Breaking Down a Sample Track
Let us imagine a simple track skeleton to make this actionable. The tempo is 132 BPM. The key is E minor. The drop uses a three note motif that repeats in different timbres.
Intro
- Start with a thin distant pluck and a sub bass drone slowly filtered in.
- Add a chopped vocal motif as an earworm. Keep the percussion sparse for space.
Build
- Introduce mid bass rhythm and a second pluck that echoes the vocal motif.
- Automate a high pass filter on the sub before the drop then cut to create tension.
Drop
- Full kick, sub, mid bass, and three layered motifs. Motif A is a bright wavetable pluck. Motif B is a distorted midrange stab. Motif C is a chopped vocal.
- Use stutter edits on motif C every four bars to create a call and response with motif B.
- Sidechain mid bass and motifs to kick with a short release so the groove breathes.
Breakdown
- Remove kick and sub and expose a granular version of motif A. This creates contrast and a moment for melodic development.
Second drop
- Return with motif A pitched up a minor third and motif B processed through a heavy resonant filter automation. This surprises the listener while keeping familiarity.

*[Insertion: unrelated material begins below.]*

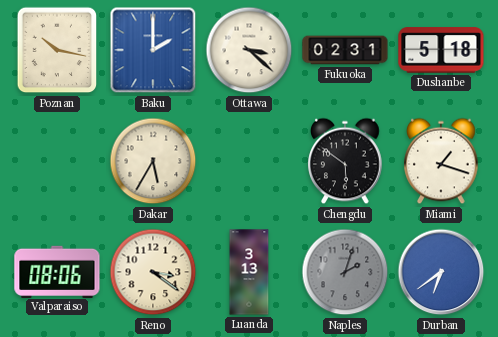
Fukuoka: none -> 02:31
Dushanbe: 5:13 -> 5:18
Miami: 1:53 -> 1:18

Action Plan You Can Use Right Now
- Create a one bar motif of three to five notes and save it as a MIDI loop.
- Design five distinct timbres for that motif. Use wavetable sweep, FM brightness, noise based pluck, vocoded texture, and a distorted mid element.
- Make a sub bass that tracks the root. Keep it mono and clean.
- Program a tight kick and basic percussion groove. Add ghost snares and off beat hats for swing.
- Build a 90 second drop using those timbres and chop a vocal into percussive hits to double the rhythm.
- Mix by carving space using EQ and sidechain the motifs to the kick. Bus similar elements for glue.
- Export a rough version and play it on headphones and phone speakers to check translation.
Frequently Asked Questions
What tempo do complextro songs usually use
Most tracks land between 125 and 140 beats per minute. That range gives enough room for tight micro edits while keeping energy high. Try lower tempos for a different vibe but ensure your chops remain rhythmic and legible.
Do I need advanced synth knowledge to make complextro
No. You need basic synthesis knowledge like oscillator types, filters, envelopes, and LFOs. LFO means low frequency oscillator. It is a tool that modulates parameters slowly to create movement. You can get far by learning one synth deeply and saving presets for later variation.
How do I keep the mix from getting too cluttered
Use frequency slotting. Give each element a home. Use subtractive EQ to remove where elements clash and group processing to glue similar sounds. Less is more when you want clarity. Remove anything that does not contribute a unique motion or character.
What hardware do I need to start
All you need is a laptop, a DAW, and a pair of decent headphones or monitors. Controllers and synths are nice to have for performance and inspiration but you can achieve complextro results with software only. Focus on learning workflow and sound design before buying toys.
How do I make my complextro tracks stand out
Personal detail in motifs and unique sample choices help. Use field recordings or your own voice as a chopped motif. Add small imperfections and humanized timing to prevent the track from sounding sterile. A single distinctive sound that reappears can make the whole track memorable.